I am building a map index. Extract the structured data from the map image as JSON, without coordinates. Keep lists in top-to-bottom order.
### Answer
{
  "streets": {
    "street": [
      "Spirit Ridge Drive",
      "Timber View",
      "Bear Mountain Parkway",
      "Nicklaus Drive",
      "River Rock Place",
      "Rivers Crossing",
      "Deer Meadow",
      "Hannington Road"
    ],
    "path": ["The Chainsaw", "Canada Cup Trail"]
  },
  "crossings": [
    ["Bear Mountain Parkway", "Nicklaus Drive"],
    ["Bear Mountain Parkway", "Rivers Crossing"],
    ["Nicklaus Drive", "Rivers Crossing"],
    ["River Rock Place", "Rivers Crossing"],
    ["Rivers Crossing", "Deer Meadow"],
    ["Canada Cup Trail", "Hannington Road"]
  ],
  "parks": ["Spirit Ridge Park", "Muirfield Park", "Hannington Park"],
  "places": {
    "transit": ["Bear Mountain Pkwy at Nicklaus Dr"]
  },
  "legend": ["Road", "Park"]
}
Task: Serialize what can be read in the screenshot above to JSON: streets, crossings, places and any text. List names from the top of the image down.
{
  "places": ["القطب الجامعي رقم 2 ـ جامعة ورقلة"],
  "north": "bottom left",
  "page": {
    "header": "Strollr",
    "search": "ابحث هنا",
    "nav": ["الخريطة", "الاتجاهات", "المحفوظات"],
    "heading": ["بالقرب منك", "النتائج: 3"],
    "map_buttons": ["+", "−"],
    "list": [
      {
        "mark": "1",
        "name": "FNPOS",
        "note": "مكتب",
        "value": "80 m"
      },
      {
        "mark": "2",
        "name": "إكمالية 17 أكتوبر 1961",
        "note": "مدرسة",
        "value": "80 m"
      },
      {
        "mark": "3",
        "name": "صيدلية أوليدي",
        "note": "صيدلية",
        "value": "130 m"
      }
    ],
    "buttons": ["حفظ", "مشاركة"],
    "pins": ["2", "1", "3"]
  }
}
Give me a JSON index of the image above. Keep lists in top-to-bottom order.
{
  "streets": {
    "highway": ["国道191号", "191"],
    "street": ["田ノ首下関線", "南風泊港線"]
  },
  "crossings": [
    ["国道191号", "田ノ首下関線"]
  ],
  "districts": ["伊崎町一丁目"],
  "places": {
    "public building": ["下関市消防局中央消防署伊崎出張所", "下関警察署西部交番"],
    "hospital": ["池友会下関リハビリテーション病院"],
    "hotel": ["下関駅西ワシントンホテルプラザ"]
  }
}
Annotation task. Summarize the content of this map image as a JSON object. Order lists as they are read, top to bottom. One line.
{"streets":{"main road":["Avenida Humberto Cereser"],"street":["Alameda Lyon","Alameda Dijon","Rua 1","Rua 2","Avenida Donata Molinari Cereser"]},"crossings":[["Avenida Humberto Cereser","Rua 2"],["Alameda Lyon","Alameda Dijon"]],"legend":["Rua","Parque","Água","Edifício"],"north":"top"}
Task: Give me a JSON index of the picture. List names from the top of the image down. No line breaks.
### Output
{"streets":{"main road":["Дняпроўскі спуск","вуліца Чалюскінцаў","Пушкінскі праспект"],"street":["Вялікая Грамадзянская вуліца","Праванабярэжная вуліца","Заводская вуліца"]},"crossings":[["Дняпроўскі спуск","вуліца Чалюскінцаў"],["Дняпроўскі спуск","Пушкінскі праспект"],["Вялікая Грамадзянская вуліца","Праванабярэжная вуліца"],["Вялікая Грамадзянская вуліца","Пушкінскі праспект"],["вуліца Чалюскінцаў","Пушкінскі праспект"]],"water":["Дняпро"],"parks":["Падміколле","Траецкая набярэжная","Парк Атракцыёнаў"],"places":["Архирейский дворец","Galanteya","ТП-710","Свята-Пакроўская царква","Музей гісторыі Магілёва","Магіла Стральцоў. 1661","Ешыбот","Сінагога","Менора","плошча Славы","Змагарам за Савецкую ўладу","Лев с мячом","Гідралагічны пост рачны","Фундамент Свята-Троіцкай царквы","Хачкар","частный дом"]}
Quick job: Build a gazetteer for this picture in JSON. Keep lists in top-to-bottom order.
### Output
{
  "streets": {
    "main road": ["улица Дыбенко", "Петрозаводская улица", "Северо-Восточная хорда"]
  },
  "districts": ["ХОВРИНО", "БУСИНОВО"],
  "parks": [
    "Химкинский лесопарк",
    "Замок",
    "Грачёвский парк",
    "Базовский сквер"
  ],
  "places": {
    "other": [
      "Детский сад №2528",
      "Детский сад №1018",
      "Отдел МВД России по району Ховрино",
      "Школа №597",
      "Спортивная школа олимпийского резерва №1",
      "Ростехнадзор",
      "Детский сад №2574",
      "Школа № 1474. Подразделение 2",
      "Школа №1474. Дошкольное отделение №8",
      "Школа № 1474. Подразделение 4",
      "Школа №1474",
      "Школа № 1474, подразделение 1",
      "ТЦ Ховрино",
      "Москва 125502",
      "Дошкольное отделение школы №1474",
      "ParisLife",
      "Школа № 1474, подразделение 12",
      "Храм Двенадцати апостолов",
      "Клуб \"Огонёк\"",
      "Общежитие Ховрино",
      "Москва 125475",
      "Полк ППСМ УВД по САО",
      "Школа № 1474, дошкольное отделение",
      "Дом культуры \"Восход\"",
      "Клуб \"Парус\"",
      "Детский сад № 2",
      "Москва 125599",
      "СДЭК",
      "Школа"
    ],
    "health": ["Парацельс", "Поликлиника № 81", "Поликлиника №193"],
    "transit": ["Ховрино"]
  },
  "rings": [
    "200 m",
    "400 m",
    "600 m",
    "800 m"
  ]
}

******

▶ _AIM OF THE EXERCISE_
Looking at the data above, show all lines where the word "crossings" occurs.

▶ _ANSWER SPACE_
  "crossings": [
Task: Serialize what can be read in the screenshot above to JSON: streets, crossings, places and any text. List names from the top of the image down.
  "crossings": [
{"streets":{"main road":["Avenida Humberto Cereser"],"street":["Alameda Lyon","Alameda Dijon","Rua 1","Rua 2","Avenida Donata Molinari Cereser"]},"crossings":[["Avenida Humberto Cereser","Rua 2"],["Alameda Lyon","Alameda Dijon"]],"legend":["Rua","Parque","Água","Edifício"],"north":"top"}
{"streets":{"main road":["Дняпроўскі спуск","вуліца Чалюскінцаў","Пушкінскі праспект"],"street":["Вялікая Грамадзянская вуліца","Праванабярэжная вуліца","Заводская вуліца"]},"crossings":[["Дняпроўскі спуск","вуліца Чалюскінцаў"],["Дняпроўскі спуск","Пушкінскі праспект"],["Вялікая Грамадзянская вуліца","Праванабярэжная вуліца"],["Вялікая Грамадзянская вуліца","Пушкінскі праспект"],["вуліца Чалюскінцаў","Пушкінскі праспект"]],"water":["Дняпро"],"parks":["Падміколле","Траецкая набярэжная","Парк Атракцыёнаў"],"places":["Архирейский дворец","Galanteya","ТП-710","Свята-Пакроўская царква","Музей гісторыі Магілёва","Магіла Стральцоў. 1661","Ешыбот","Сінагога","Менора","плошча Славы","Змагарам за Савецкую ўладу","Лев с мячом","Гідралагічны пост рачны","Фундамент Свята-Троіцкай царквы","Хачкар","частный дом"]}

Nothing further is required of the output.